Celui que nous avons accueilli n’était pas du tout comme cela : plus d’1m80, 90kg bien pesés et même pas 40 ans. Une force de la nature était dans notre salon avec un mètre ruban. Il répétait sans cesse les mesures qu’il prenait. Se tromper était exclu.
Le projet dessiné par les architectes était l’un des plus compliqués qu’elles aient donné à réaliser : il mêlait un travail du bois et de laiton brossé. Le bureau devait être escamotable et un énorme panneau coulissant dissimulait la télé et les enceintes de mon mari le tout dans des meubles “naissants” des murs avec rangements intégrés… La tâche s’annonçait rude. Mais, il avait de l’or dans les mains et un talent certain.
Il aura fallu cinq semaines à la maison pour découper, façonner, poncer, visser, caler, accrocher et transformer notre espace de vie en y faisant régner la lumière.

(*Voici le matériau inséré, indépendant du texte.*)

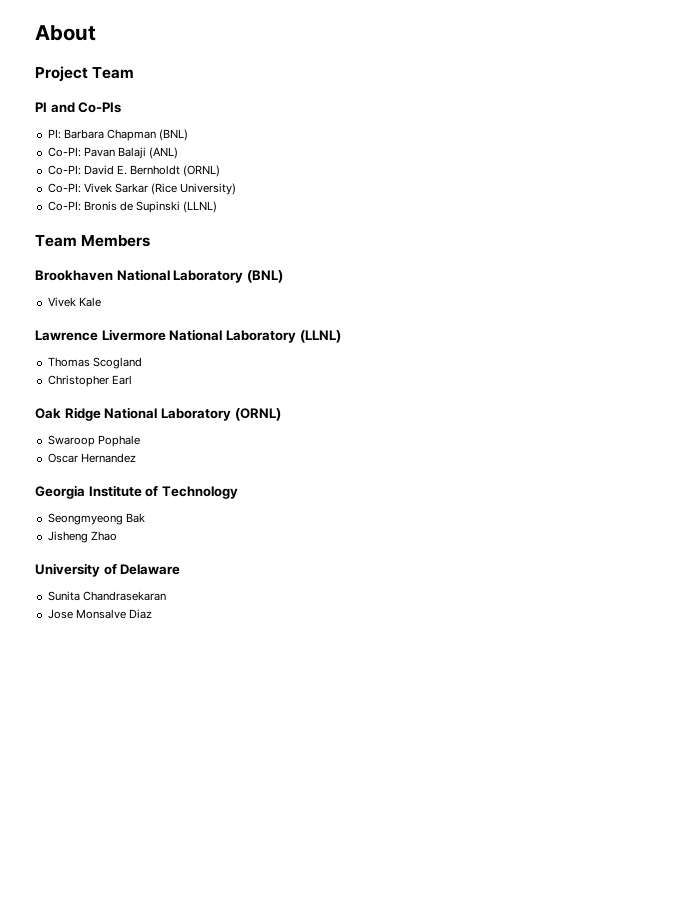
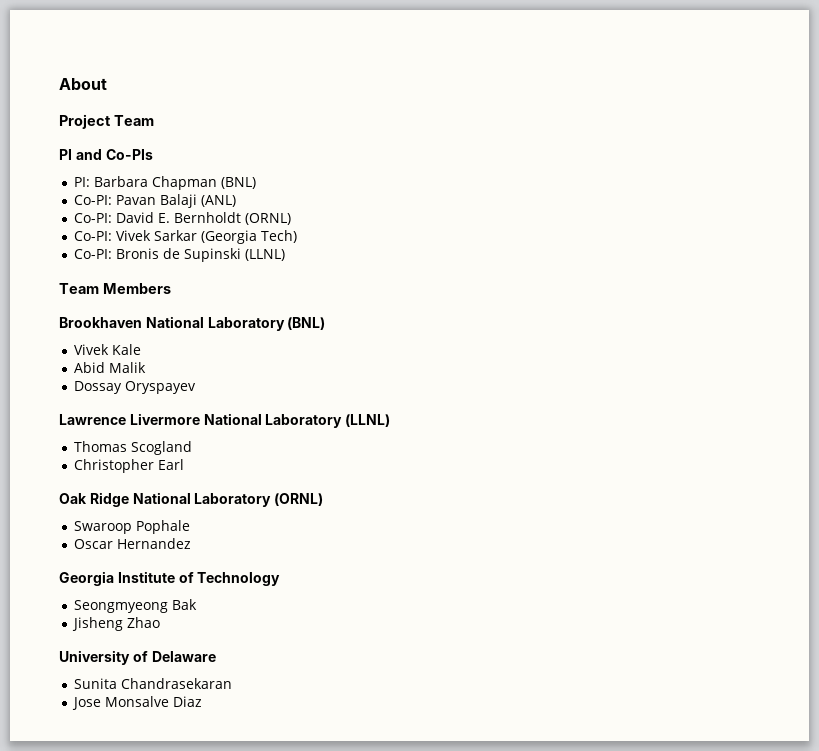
[150,183,237,195] (Rice University) -> [200,230,297,244] (Georgia Tech)
(101, 302) none -> [73,362,146,373] [73,381,196,394] // Abid Malik // Dossay Oryspayev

Nous n’étions pas amis mais au fil des semaines passées chez nous, nous avons appris à le connaître à travers son métier. Il travaillait sans compter les heures, il était passionné. Derrière son physique imposant, il y avait un homme délicat et discret. Professionnel, il était à l’écoute. Je lui avais confié mes craintes de maman quant à la sécurité du panneau coulissant et du bureau escamotable face à mon bébé « touche à tout ». Il avait tout double sécurisé pour me rassurer. Tout était parfait.
La dernière journée à l’appartement, il l’a passée à aider mon mari à replacer nos tableaux, nos meubles et nos effets personnels.
Le projet qu’il a livré compte parmi les plus élégants de l’émission.
Le soir du 13 novembre 2015, il était au Bataclan.
En faisant rempart avec son corps, il a sauvé la vie de plusieurs personnes en y laissant la sienne. Sa ville a rebaptisé la place du parc de l’hôtel de ville en son nom.
Square Nicolas Catinat, ville de Domont, commune française du Val-d’Oise.